Last night I sat in my living room, watching America’s current Vice Presidential nominees argue over our failing economy, declaring doom and gloom for everyone who isn’t filthy rich while blaming each other for handing our money over to greedy wall street tycoons. This afternoon I walked into a movie theater and paid to see a movie about pets owned by people so wealthy, that their dog’s collars are worth more than I’ll ever make in my entire life. There has to be a connection in there somewhere, and with the nation’s economy crumbling around us it’s a strange time for a movie about canines with eff you money.
Beverly Hills Chihuahua isn’t intended for me though, or for that matter anyone who might be likely to spend their evening watching a Vice Presidential debate. No, it’s not really a kids’ movie either. Granted it is family friendly and full of talking dogs, but the kids I saw it with were fidgety and disinterested, beaten down by the movie’s needlessly divergent plot and the incessant, unceasing, often meaningless chattering of its canine stars. Talking dogs just aren’t the kiddie draw they once were. They’ve seen it, we’ve all seen it, and the novelty has worn off. This is a film created and presumably also written by, people who think dressing dogs up in clothes is really cute. Paris Hilton and lower-level office workers who own calendars featuring Weimaraners wearing hats will love it, and though you might have found something to like in the previews, I can’t imagine it being enjoyed by anyone else.
The real problem here is that they’ve picked the wrong Chihuahua as their star. It’s all about Chloe (voiced by Drew Barrymore), a white Beverly Hills raised Chihuahua owned by a wealthy cosmetics mogul and spoiled with jewels, clothes, and poolside parties with her friends. She’s loved from afar by Papi, a mangy, dirty Chihuahua owned by their landscaper. Papi (voiced by George Lopez), is a romantic, scrappy little thing and whenever he’s on screen the movie finds some life. Unfortunately he’s only a bit player in this story, which soon becomes focused entirely on Chloe when she’s accidentally lost in Mexico and must abandon her designer dog booties in enlisting the help of a German Shepherd named Delgado (voiced by Andy Garcia) to find her way home.
Chole is annoying, and kind of a bore. She chatters and whines endlessly, and of course, we all know where this is going. By the end of the movie she’ll have learned humility, given up her rich bitch ways, and fall in love with Papi. But it’s getting there that’s a pain in the ass, as she wanders through the streets of Mexico encountering random, and poorly thought out plot devices. Mostly though, there’s a lot of talking The dogs talk and talk and talk. And when they aren’t boring us to death with their prattle, the movie does something stupid.

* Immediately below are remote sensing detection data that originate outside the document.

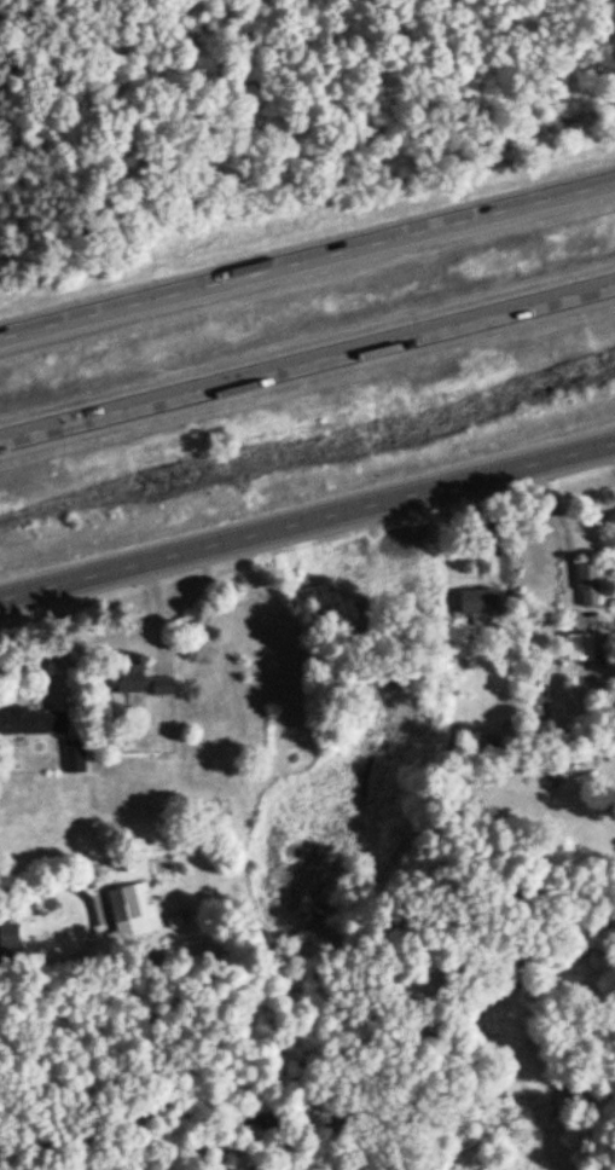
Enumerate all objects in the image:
road: (307, 271)
road: (307, 375)
road: (307, 535)
building: (590, 586)
building: (485, 602)
building: (582, 648)
building: (140, 682)
building: (35, 721)
road: (44, 880)
building: (133, 911)
building: (11, 937)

Here’s an example: The owner of a dog fighting cartel sends Chloe into the ring to battle a Doberman. She manages to escape, and suddenly the cartel boss is beside himself, determined to get her back in one piece so that he can ransom her. Ten seconds earlier mind you, he was perfectly content to let her be ripped to shreds by his guard dog. But the writers needed something to keep the tension amped up and keep Chloe on the run. So, rather than taking the effort to write a decent script, they’ve just used whatever happened to be laying around in the plot to chase her.
It’s not all bad. Some of the voice work, especially from Lopez and Garcia, is actually quite good. There’s also a completely bizarre, yet entertaining sequence in which a herd of Chihuahua’s materializes out of nowhere to defeat a group of mountain lions. I’m not sure if that was supposed to be funny, but I laughed. Beverly Hills Chihuahua is also one of the few recent movies to portray Mexico in a positive light. It’s never displayed as the poverty-ridden den of corruption and drug-running it actually is. Mexico City is made to look like New York with extra brown people, and Mexicans, at least in the context of this movie, seem like the nicest, most honest people on Earth. White people on the other hand, are all oblivious, selfish, and rich. If only that were true, maybe I wouldn’t have had to grow up on food stamps.
As for whether or not you should take your kids, don’t bother. I’ve never seen a more disinterested pre-teen audience. By fifteen minutes in, most of the children in the room had tuned it out. The ones sitting near me were doing headstands in their seats, and playing in the aisles. You might as well take your kids to Religulous. They’ll have just as much fun.